Blacktown City Council has approved the trial of ‘heat refuges’ – a network of Council and community-run air-conditioned venues where residents can go and be provided for during a significant heatwave event.
Residents vulnerable to extreme heat include the elderly, people living with disability or chronic illnesses, and young children who do not have access to air conditioning.
The network will initially include Council-owned venues (Lethbridge Park Community Centre, Tregear Community Centre, Whalan Community Centre, and Oakhurst Neighbourhood Centre) and community resources such as Blacktown Workers Club and Bidwill Uniting Church.
The network will only be activated when the Bureau of Meteorology issues a ‘severe’ or ‘extreme’ heatwave warning.
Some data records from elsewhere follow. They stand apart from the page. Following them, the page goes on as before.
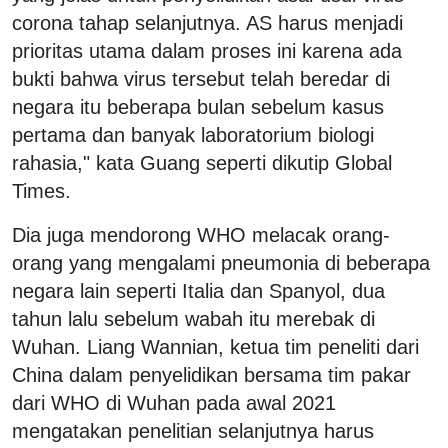
corona tahap selanjutnya. AS harus menjadi
prioritas utama dalam proses ini karena ada
bukti bahwa virus tersebut telah beredar di
negara itu beberapa bulan sebelum kasus
pertama dan banyak laboratorium biologi
rahasia," kata Guang seperti dikutip Global
Times.
Dia juga mendorong WHO melacak orang-
orang yang mengalami pneumonia di beberapa
negara lain seperti Italia dan Spanyol, dua
tahun lalu sebelum wabah itu merebak di
Wuhan. Liang Wannian, ketua tim peneliti dari
China dalam penyelidikan bersama tim pakar
dari WHO di Wuhan pada awal 2021
mengatakan penelitian selanjutnya harus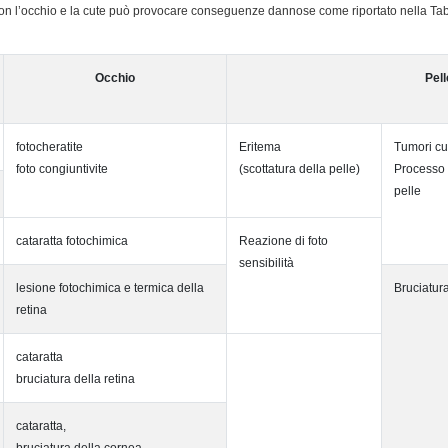
 con l’occhio e la cute può provocare conseguenze dannose come riportato nella Ta
Occhio
Pell
fotocheratite
Eritema
Tumori cu
foto congiuntivite
(scottatura della pelle)
Processo 
pelle
cataratta fotochimica
Reazione di foto
sensibilità
lesione fotochimica e termica della
Bruciatura
retina
cataratta
bruciatura della retina
cataratta,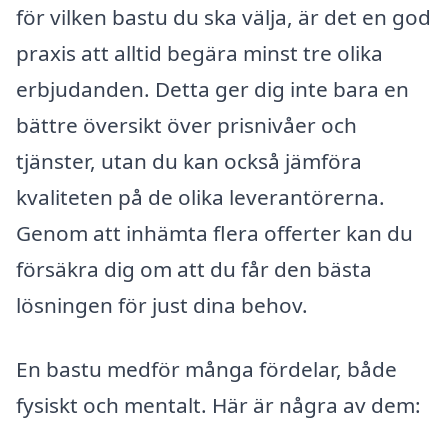
för vilken bastu du ska välja, är det en god
praxis att alltid begära minst tre olika
erbjudanden. Detta ger dig inte bara en
bättre översikt över prisnivåer och
tjänster, utan du kan också jämföra
kvaliteten på de olika leverantörerna.
Genom att inhämta flera offerter kan du
försäkra dig om att du får den bästa
lösningen för just dina behov.
En bastu medför många fördelar, både
fysiskt och mentalt. Här är några av dem: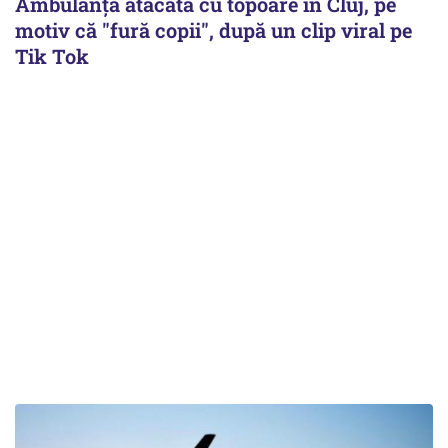
Ambulanța atacată cu topoare în Cluj, pe
motiv că "fură copii", după un clip viral pe
Tik Tok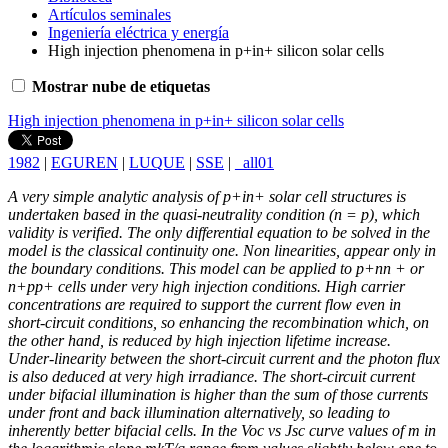
Artículos seminales
Ingeniería eléctrica y energía
High injection phenomena in p+in+ silicon solar cells
Mostrar nube de etiquetas
High injection phenomena in p+in+ silicon solar cells
1982
|
EGUREN
|
LUQUE
|
SSE
|
_all01
A very simple analytic analysis of p+in+ solar cell structures is
undertaken based in the quasi-neutrality condition (n = p), which
validity is verified. The only differential equation to be solved in the
model is the classical continuity one. Non linearities, appear only in
the boundary conditions. This model can be applied to p+nn + or
n+pp+ cells under very high injection conditions. High carrier
concentrations are required to support the current flow even in
short-circuit conditions, so enhancing the recombination which, on
the other hand, is reduced by high injection lifetime increase.
Under-linearity between the short-circuit current and the photon flux
is also deduced at very high irradiance. The short-circuit current
under bifacial illumination is higher than the sum of those currents
under front and back illumination alternatively, so leading to
inherently better bifacial cells. In the Voc vs Jsc curve values of m in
Blacktown City Mayor, Tony Bleasdale OAM, said the heat refuge trial was part of Council’s ongoing strategy to counter the effects of climate change.
“Sydney overall averages 10 days a year where temperatures are above 35 degrees whereas Western Sydney averages 10 to 20 days a year of temperatures above 35 degrees,” Mayor Bleasdale said.
“That figure is predicted to rise to between 15 to 30 extremely hot days by 2039 – this is a very concerning figure.
“The goal of our heat refuge strategy is to make sure the most vulnerable members of our community have a safe, local place they can go to on days of extreme heat.”
Council plans to trial the heat refuge strategy on a small scale during the next heatwave and then add more venues of there is a demand within our community.
Council was given grant funding of $54,500 by Resilience NSW through the Community Resilience Innovation Program to develop its heat refuge strategy.
During a heatwave, the not-for-profit organisation Active Care Network will transport clients to the venues, while the trial also involves organisations including Red Cross, Meals on Wheels, and Settlement Services International.
“We are so fortunate to have a network of community stakeholders and venues joining Council in this important trial, and we thank them for their generosity and vision,” Mayor Bleasdale said.
“Blacktown City Council has been a leader in urban environmental planning for decades and this trial is just one aspect of our ongoing commitment to addressing the many impacts of climate change on our community.”
In February 2020, Council acknowledged a climate emergency requiring immediate action by all levels of government, and committed to a target of 100% renewable electricity for Council operations by 2025.
Council also has a number of large-scale community tree planting programs aimed at reducing urban heat and is currently trialling heat reduced pavement reconstruction.
Picture: Blacktown City Council Environment Manager, Donna Wallace, Mayor Tony Bleasdale OAM, and Environment Project Officer, Justine Teo outside Oakhurst Community Centre.